Comment passer du bois à la fleur ? Cette question qui vient du plus antique émerveillement de notre enfance, est une des tâche de la poésie. Considérons une seconde ce vers de Wang Wei :
木末芙愹花
La prononciation importe peu : Mu Mo Fu Yong Hua
et le sens est banal : "La fleur éclôt au bout de l’arbre", ou quelque chose comme ça.
L’intérêt du vers réside en fait dans la succession des caractères.
Il s’agit de passer de l’arbre 木 (début du vers) à la fleur 花 (fin du vers).
Les deux premiers sinogrammes sont construits sur le caractère de l’arbre : 木, auquel est ajouté un trait.

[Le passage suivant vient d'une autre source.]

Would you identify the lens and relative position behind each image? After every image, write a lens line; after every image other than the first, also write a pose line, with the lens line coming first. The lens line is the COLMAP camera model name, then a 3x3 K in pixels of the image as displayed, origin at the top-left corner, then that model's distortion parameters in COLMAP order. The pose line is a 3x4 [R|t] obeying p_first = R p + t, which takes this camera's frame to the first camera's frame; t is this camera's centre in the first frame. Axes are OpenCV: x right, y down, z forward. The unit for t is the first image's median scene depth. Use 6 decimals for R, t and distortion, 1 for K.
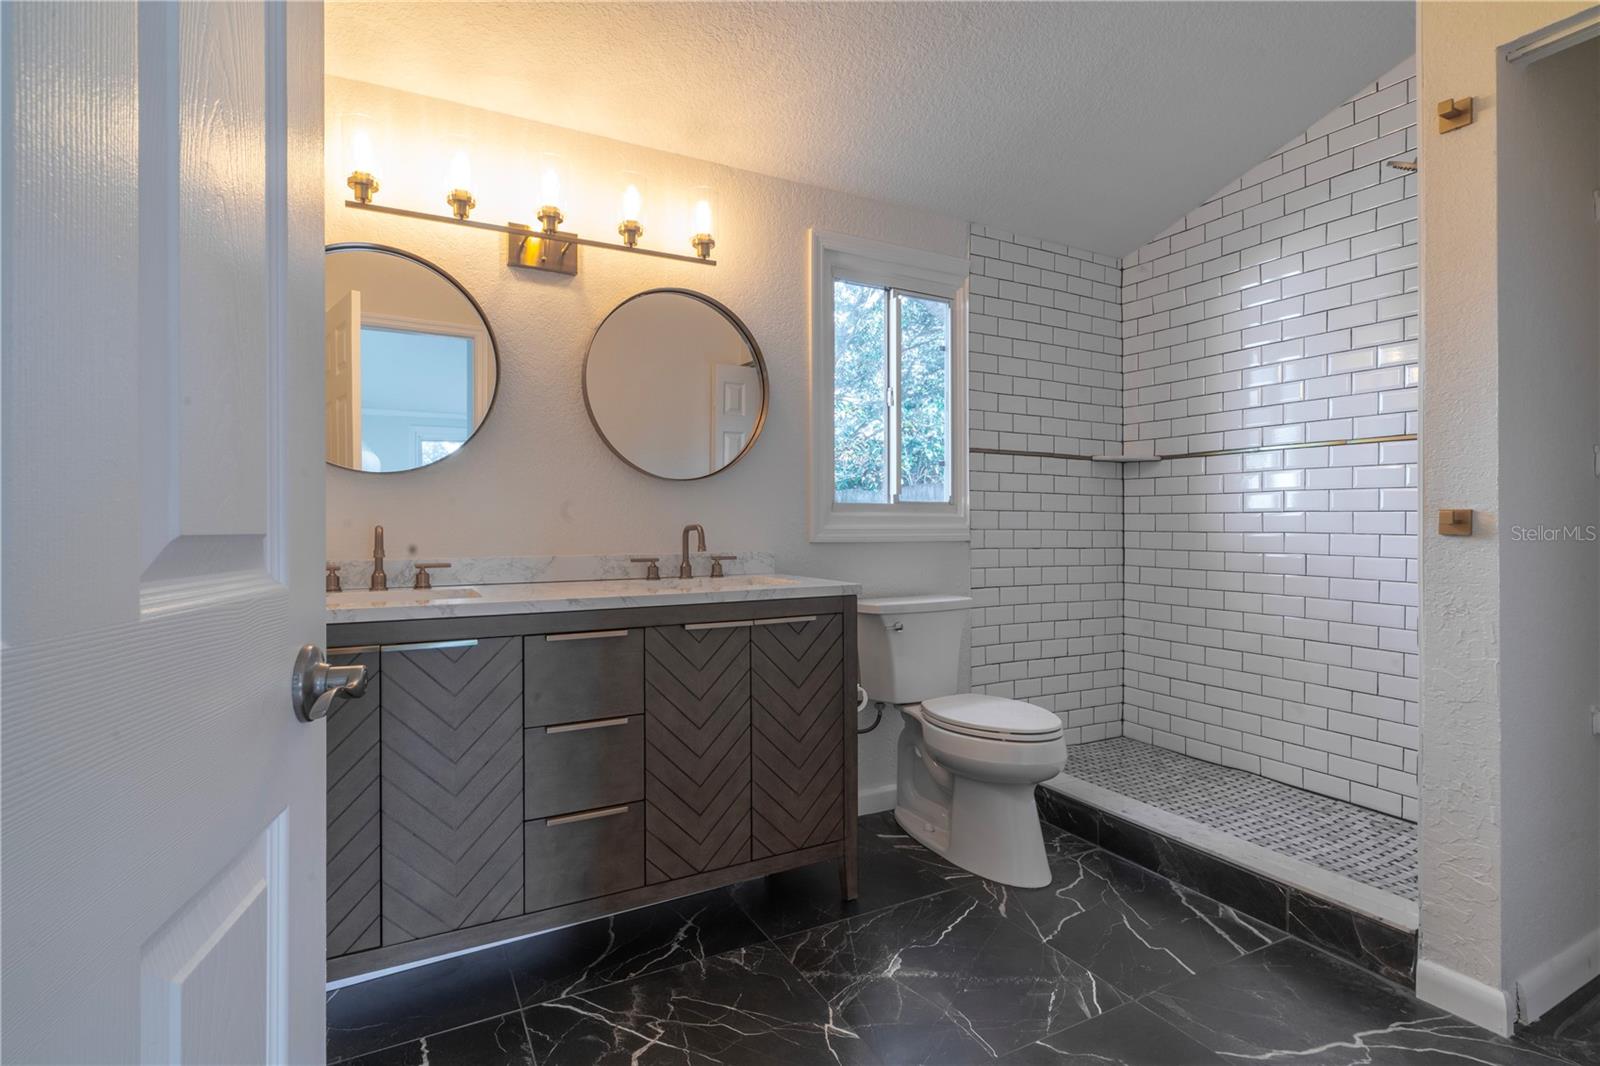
lens RADIAL K [[773.2, 0, 794.1], [0, 773.2, 527.4], [0, 0, 1]] dist [-0.000399, 0.000432]
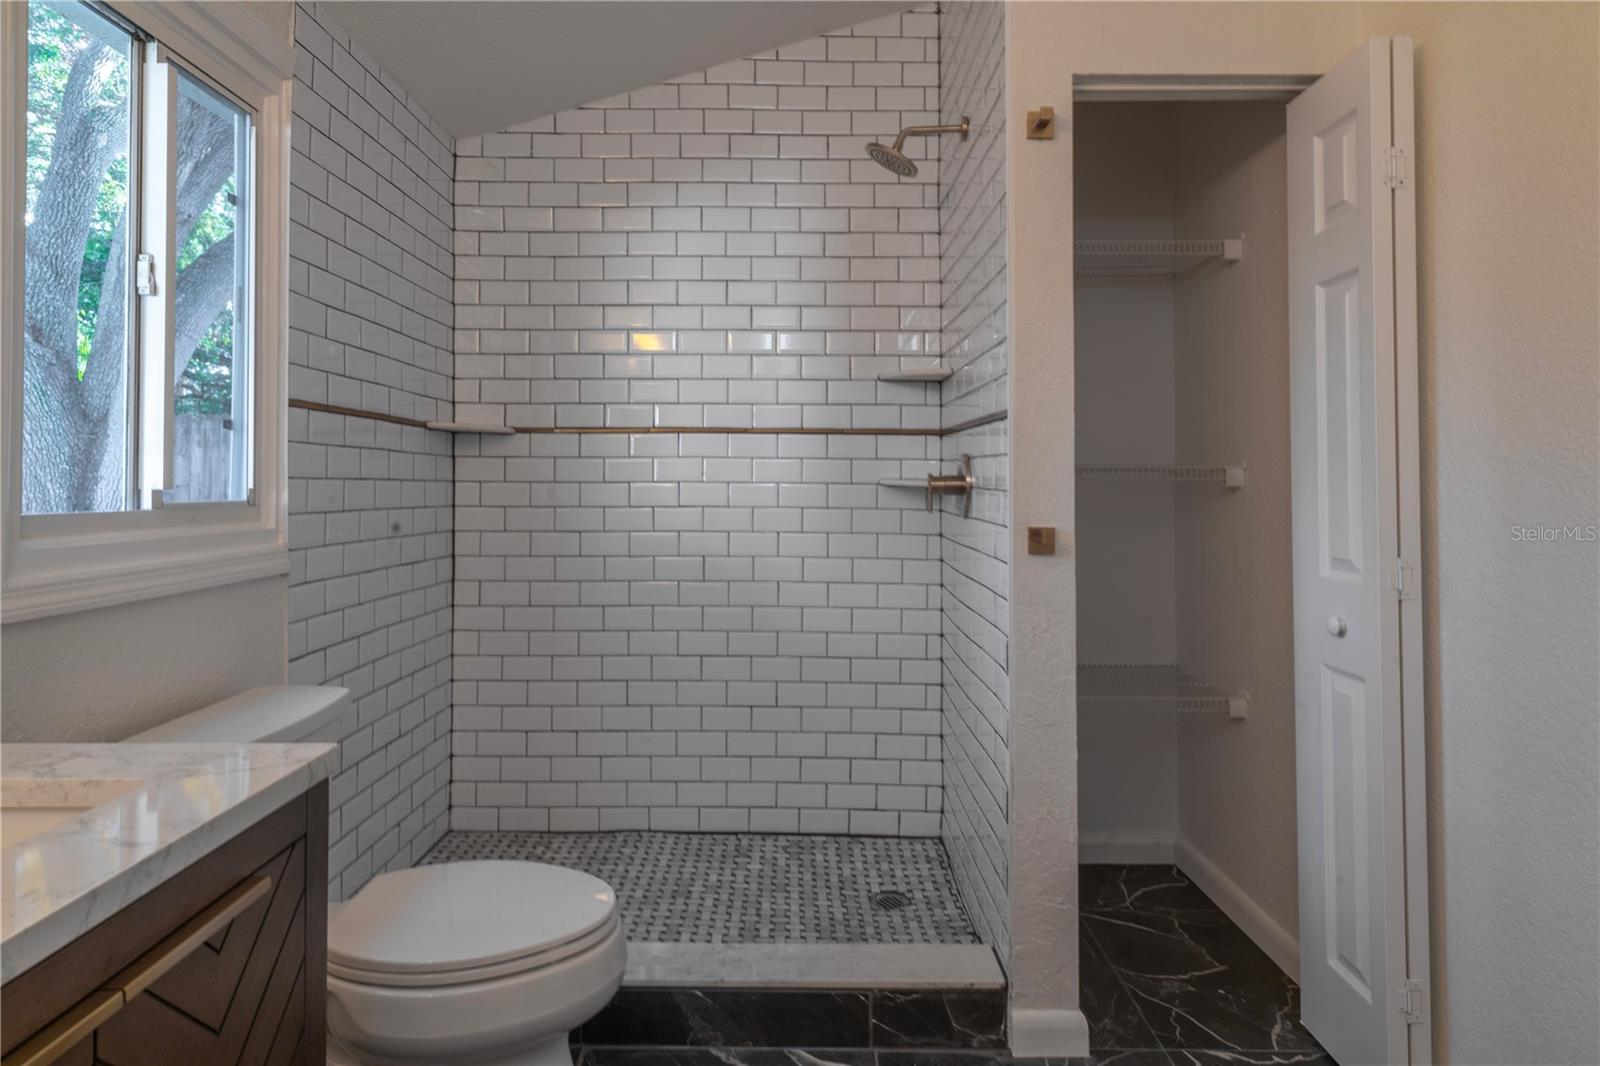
lens RADIAL K [[888.2, 0, 795.9], [0, 888.2, 461.2], [0, 0, 1]] dist [0.006982, -0.000023]
pose [[0.472642, 0.018147, 0.881068, -0.186756], [0.003338, 0.999744, -0.022381, -0.055542], [-0.881248, 0.013519, 0.472460, 0.500358]]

Le signe de l’arbre est donc en transformation, il grandit, il accumule de nouveaux éléments.
Le troisième caractère voit disparaître l’arbre, mais donne l’impression de faire évoluer le deuxième caractère. Apparaît alors la clé de l’herbe : 艹, si bien qu’est accentuée la transformation de la végétation, du bois vers la fleur.
Les deux derniers sinogrammes comportent le caractère de l’homme : 人, ce qui, d’après la collègue qui m’en a parlé, peut vouloir dire que le poète, ou tout au moins une figure humaine, est déjà incluse dans le paysage, mais dans un état latent, ou spirituel. L’homme est d’ailleurs déjà introduit dans le troisième caractère, avec l’élément 夫 qui, laissé seul (sans la clé de l'herbe qui le couronne) signifie « mari », ou « monsieur ».

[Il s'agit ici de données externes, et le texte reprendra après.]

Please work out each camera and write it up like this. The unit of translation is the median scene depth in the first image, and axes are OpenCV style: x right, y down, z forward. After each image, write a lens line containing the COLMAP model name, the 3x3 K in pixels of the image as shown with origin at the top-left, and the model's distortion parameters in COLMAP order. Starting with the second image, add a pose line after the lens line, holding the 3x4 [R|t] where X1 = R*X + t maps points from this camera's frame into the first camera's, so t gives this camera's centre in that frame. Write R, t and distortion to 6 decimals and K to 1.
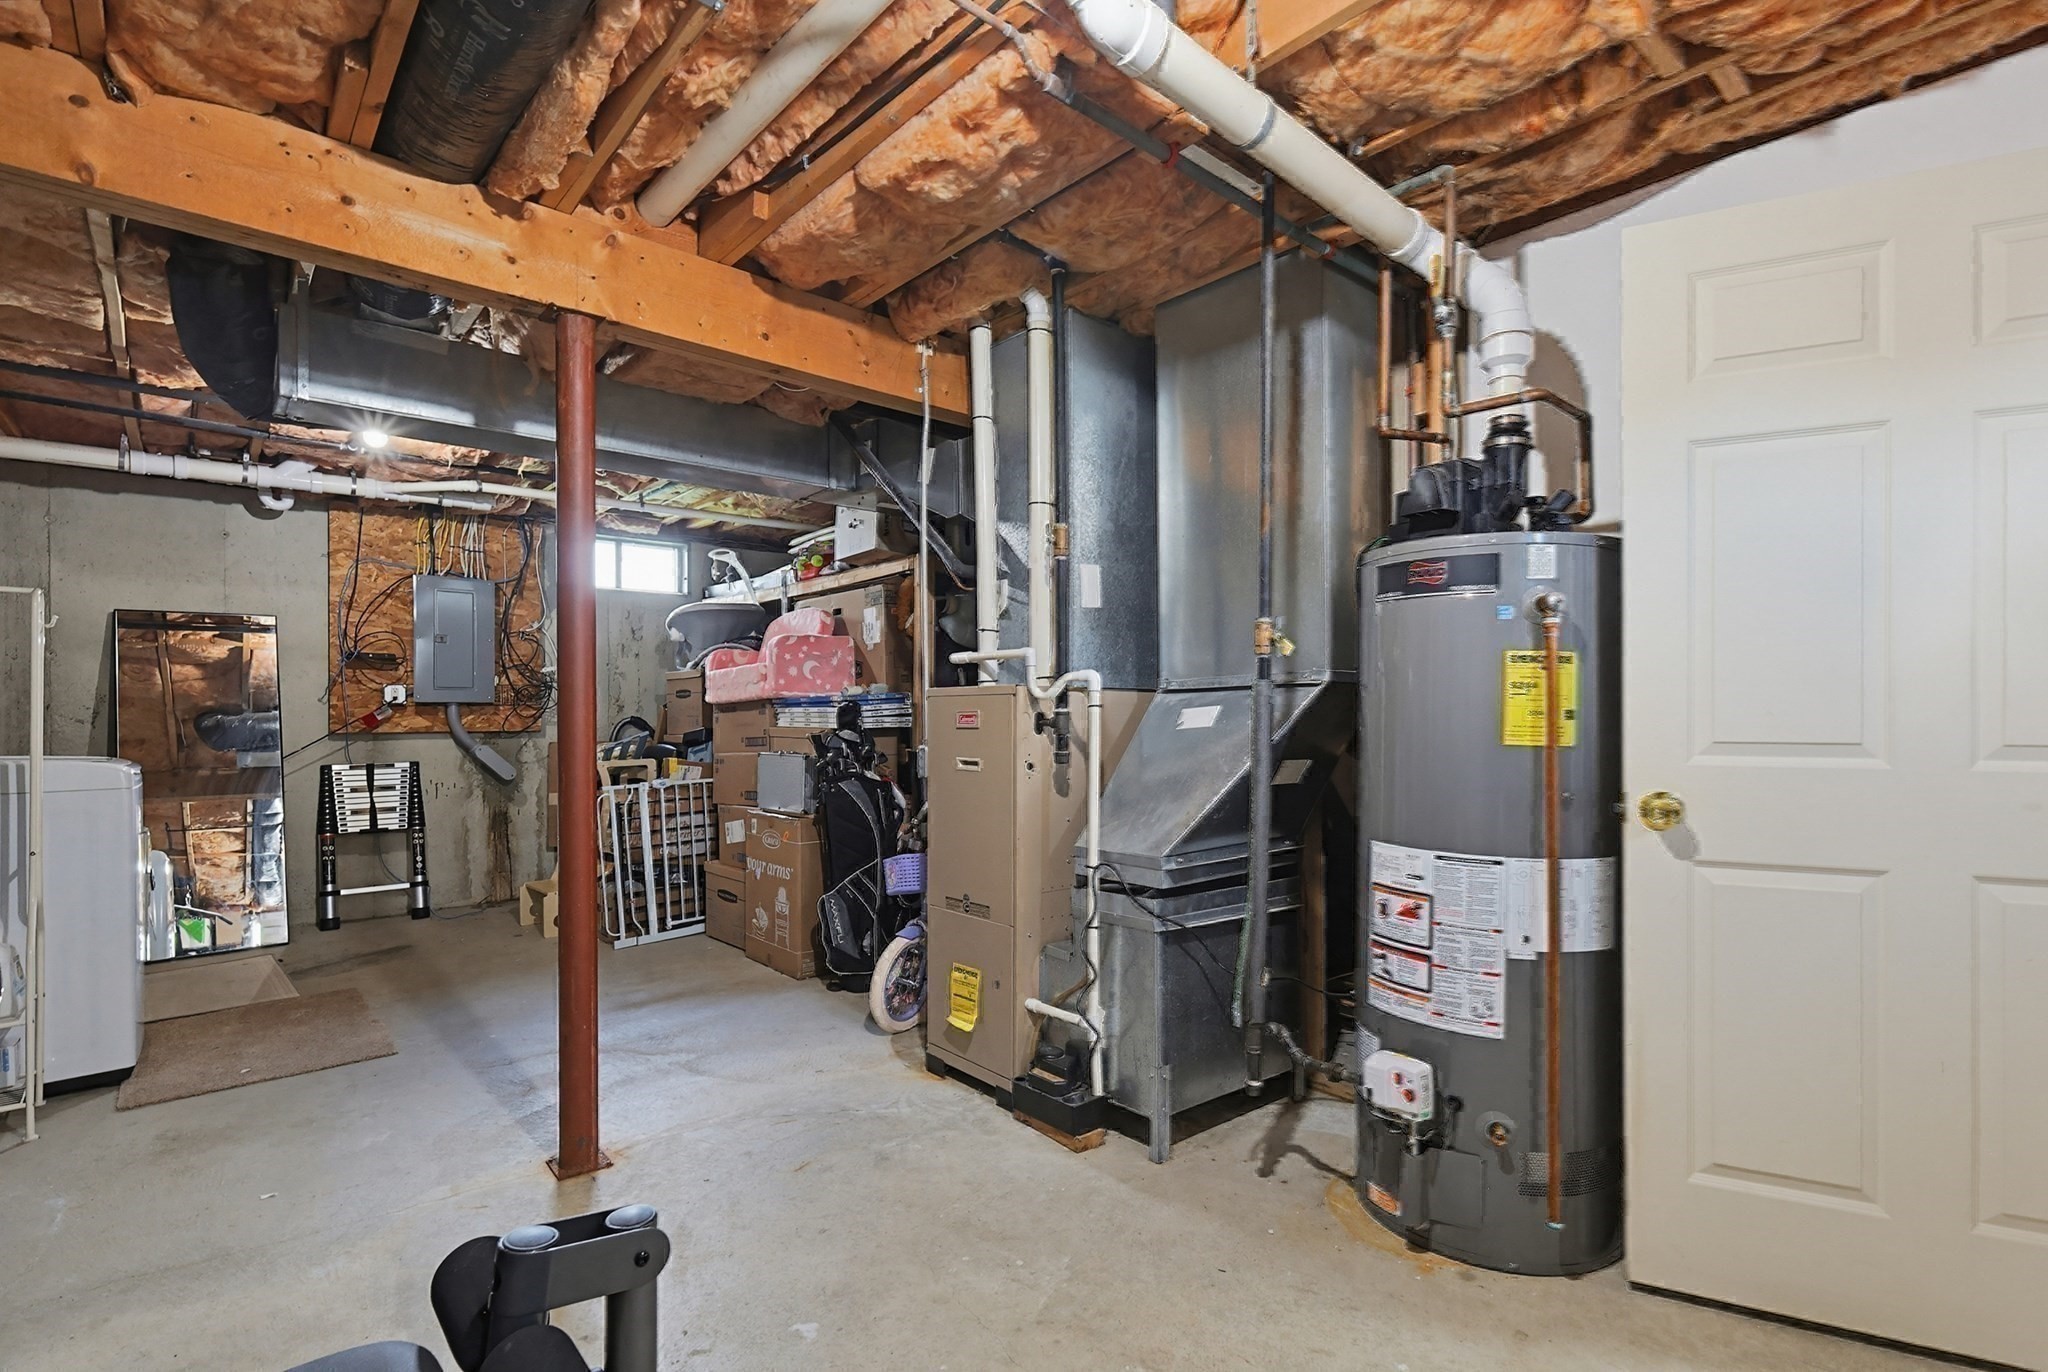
lens RADIAL K [[961.4, 0, 1042.8], [0, 961.4, 705.0], [0, 0, 1]] dist [-0.000905, -0.000475]
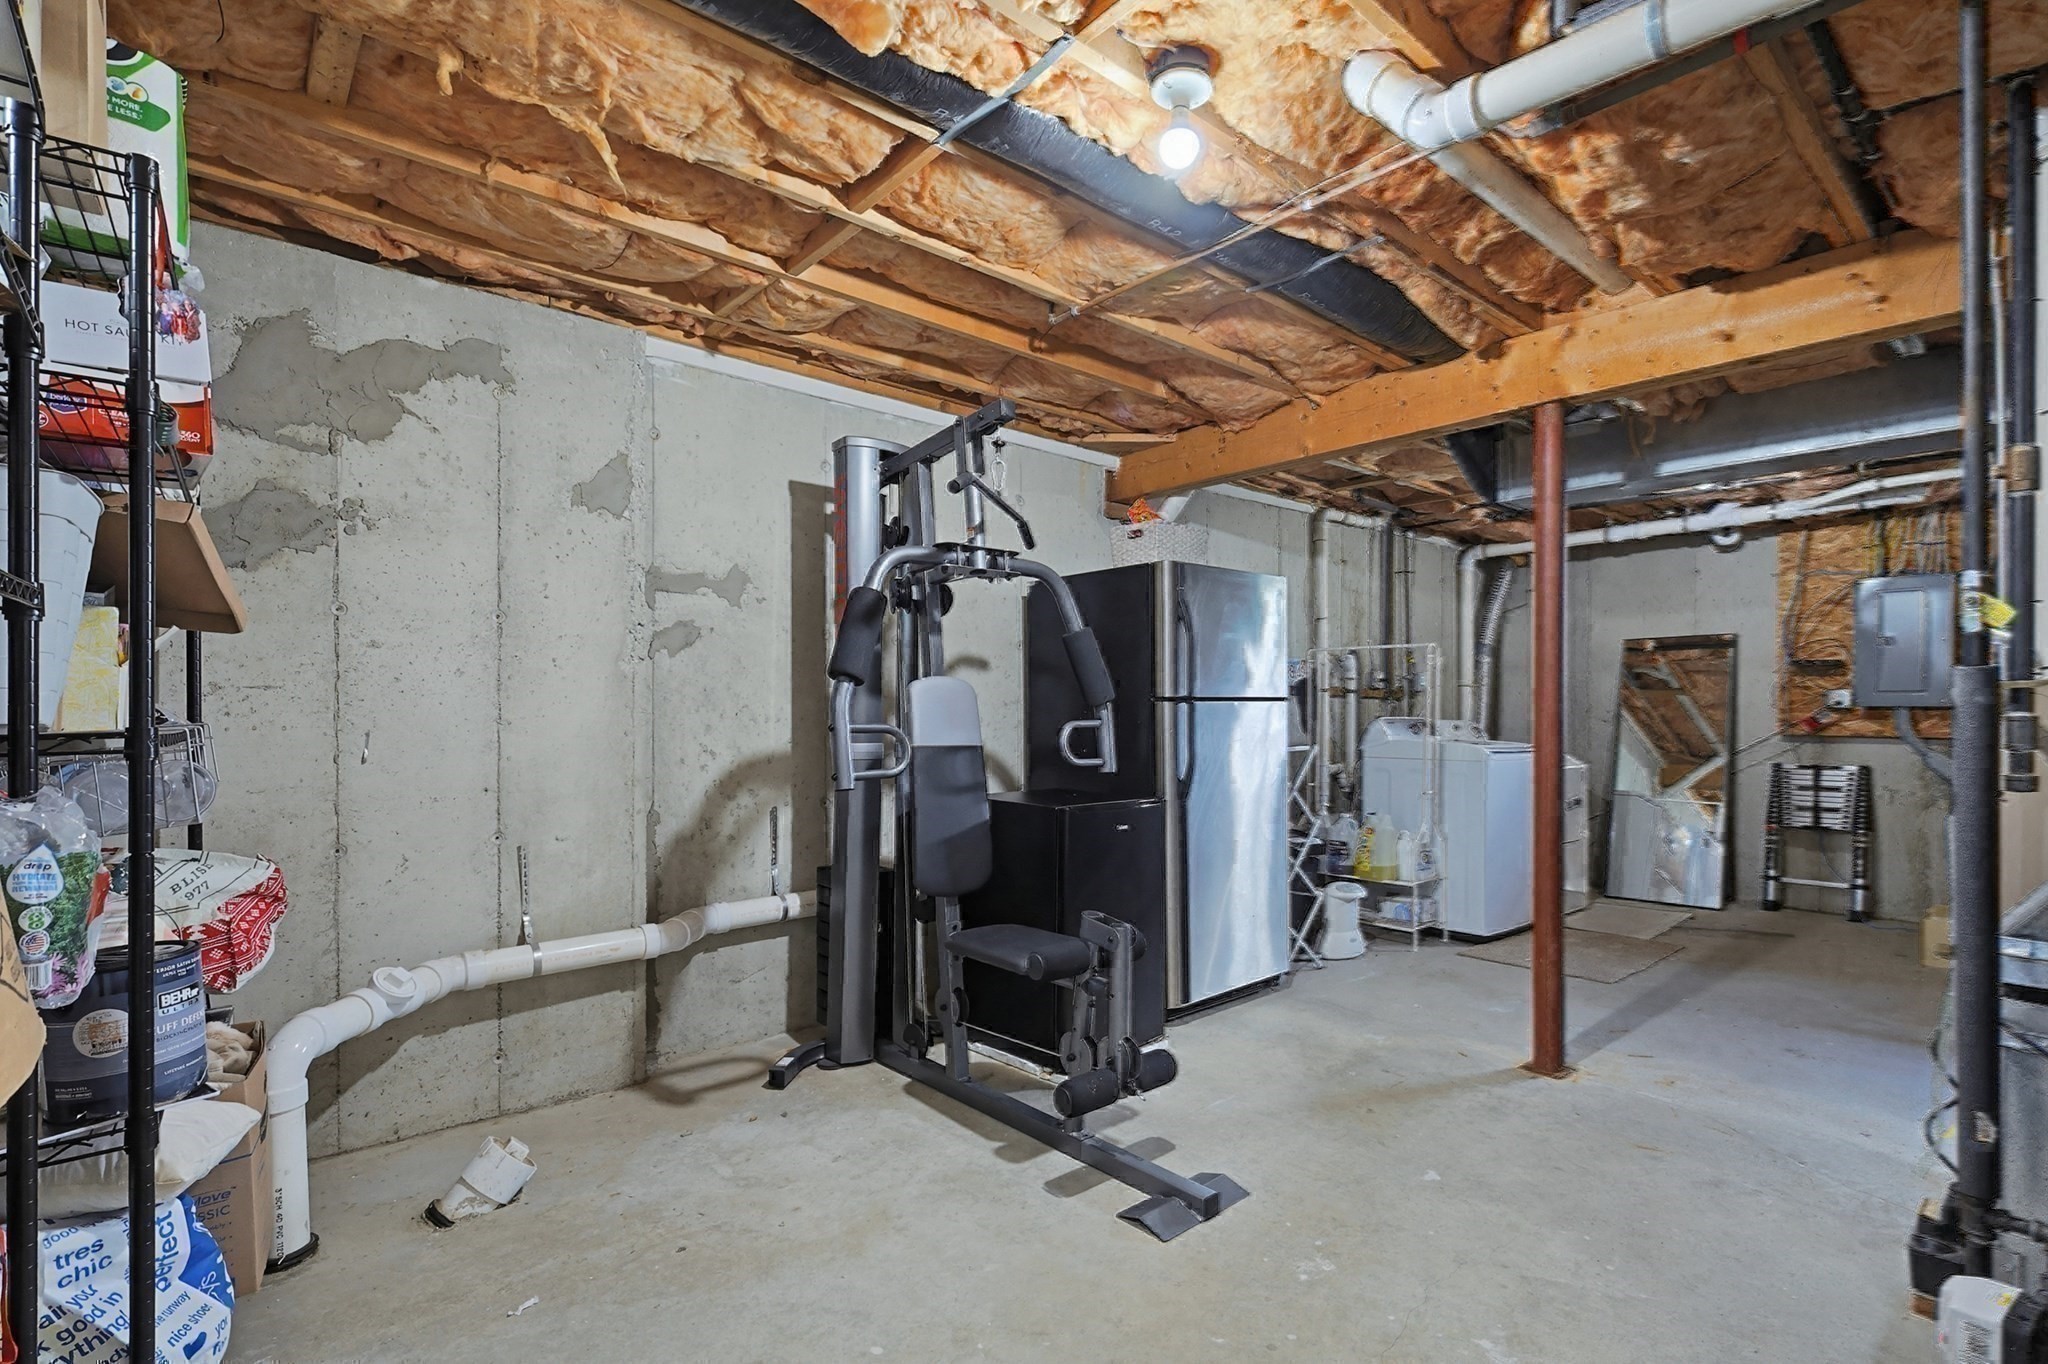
lens RADIAL K [[961.4, 0, 1042.8], [0, 961.4, 701.0], [0, 0, 1]] dist [-0.000905, -0.000475]
pose [[-0.013391, -0.010376, -0.999856, 0.374964], [0.002003, 0.999944, -0.010403, 0.000170], [0.999908, -0.002142, -0.013370, 0.161024]]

La présence de l’herbe, puis celle de l’homme, prépare l’éclosion du dernier caractère, qui en est constitué, et qui se prononce dans une ouverture de la bouche (Hua), après quatre sons plutôt étouffés.
C'est ainsi que la beauté, comme la branche de l'arbre en hiver, se cache parfois dans la matérialité même des signes. Quand le sage montre la lune, il faut parfois savoir regarder le doigt.